Human trafficking is the act of trading human beings in commerce for the purpose of sexual slavery, forced labor, forced marriage, or for the extraction of organs and other body parts, among other purposes.

Human trafficking is a major concern especially in a city with heavy tourism like Miami. According to the Department of Justice, South Florida is the “third-busiest area for sex trafficking in the United States.” The Florida Legislature and Miami-Dade State Attorney Katherine Fernandez Rundle have acknowledged this growing concern and have actively taken measures to stop trafficking in Florida.

On a larger scale, the passage of the Safe Harbor Act has revolutionized how victims of human trafficking are treated by the justice system. Prior to the passage of this act, victims of trafficking were treated as criminals and sent to jail. The most significant feature of the Safe Harbor Act is the establishment of safe houses, which provide living quarters for children who have been sexually exploited instead of sending them to jail. Additionally, the Act provides these children with an advocate to accompany them to any meetings and court dates. Safe houses are mandated to provide security, counseling, transportation, food, clothing, health and dental care among other services to sexually exploited children. The Safe Harbor Act directs government institutions to treat sexually exploited children as dependent rather than delinquent. This is a progressive approach to human trafficking and demonstrates a newfound understanding of human trafficking and its traffickers.

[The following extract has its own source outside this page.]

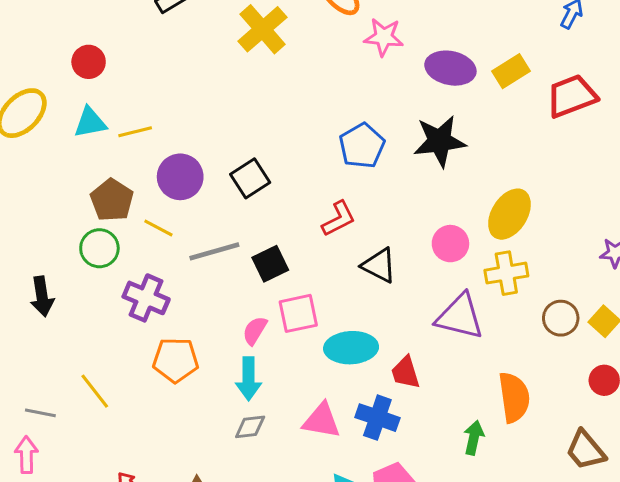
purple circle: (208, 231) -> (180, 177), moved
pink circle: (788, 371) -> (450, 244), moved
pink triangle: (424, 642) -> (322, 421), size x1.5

On a local scale, the Miami-Dade State Attorney’s Office has established a human trafficking unit. State Attorney Rundle and her unceasing determination and resolve to put an end to human trafficking is the source behind this development. The unit is responsible for overseeing the implementation of the Safe Harbor Act and works to successfully prosecute cases dealing with human traffickers. The Miami- Dade Human Trafficking Unit has already had some success after having successfully prosecuted David Salomon on one count of human trafficking involving the commercial sexual exploitation of a minor. Salomon was sentenced to 65 years in prison.

New regulations like the Safe Harbor Act now put the focus on the perpetrators or the traffickers rather than on the victims being forced into the trade. This is one big leap forward towards the end of human trafficking. Putting the traffickers in jail will slowly but surely break down the entire human trafficking industry and protect those that fall victim to the manipulation and abuse of traffickers.